> _Exercise directions_
Convert the listing from the line with "Rank the series" to the line with "Málaga, Sevilla, Total", both included, into a Markdown table with the columns Row and Line, skipping blank lines.

Dataset excerpts Start Marker

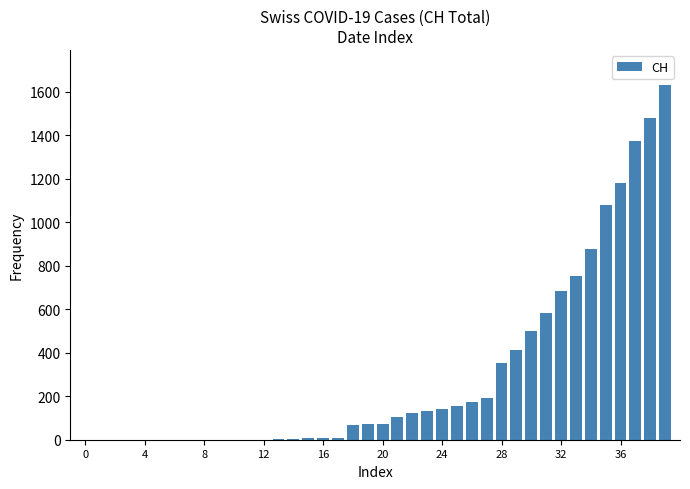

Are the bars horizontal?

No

Dataset excerpts End Marker
Dataset excerpts Start Marker

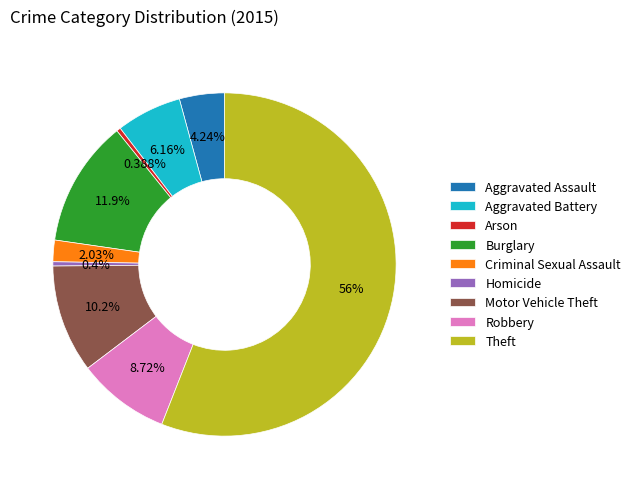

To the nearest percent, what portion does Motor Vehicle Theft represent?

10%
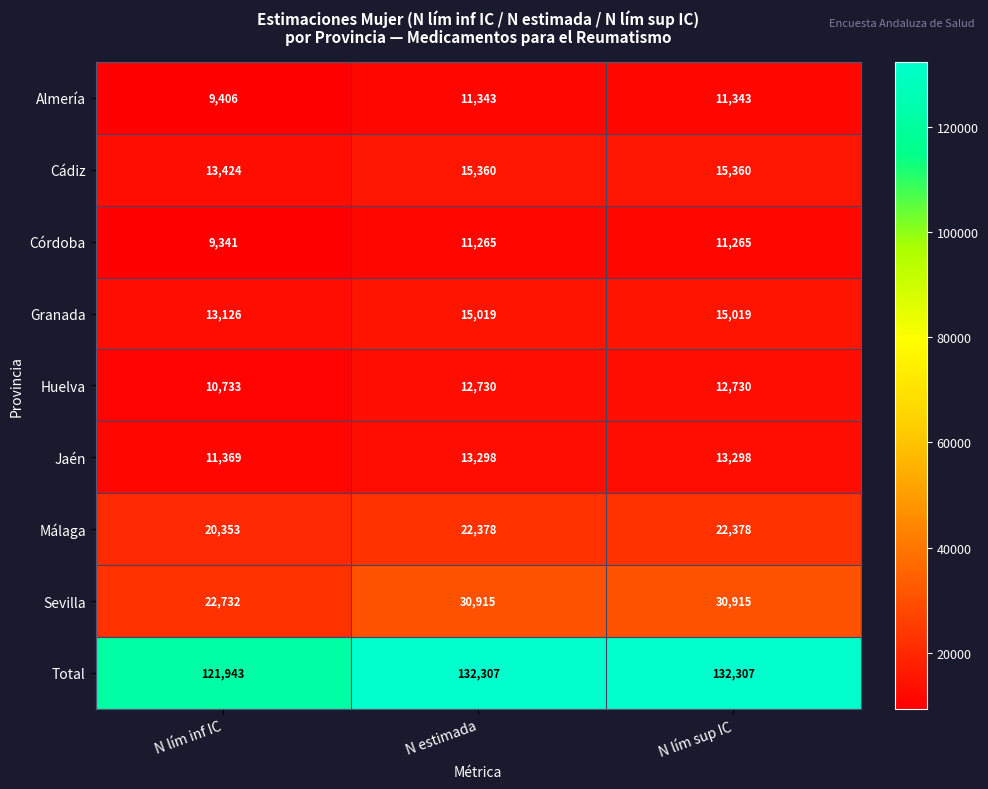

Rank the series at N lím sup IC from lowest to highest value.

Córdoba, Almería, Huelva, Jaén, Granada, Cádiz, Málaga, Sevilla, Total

Dataset excerpts End Marker

> _The answer_
| Row | Line |
|---|---|
| 1 | Rank the series at N lím sup IC from lowest to highest value. |
| 2 | Córdoba, Almería, Huelva, Jaén, Granada, Cádiz, Málaga, Sevilla, Total |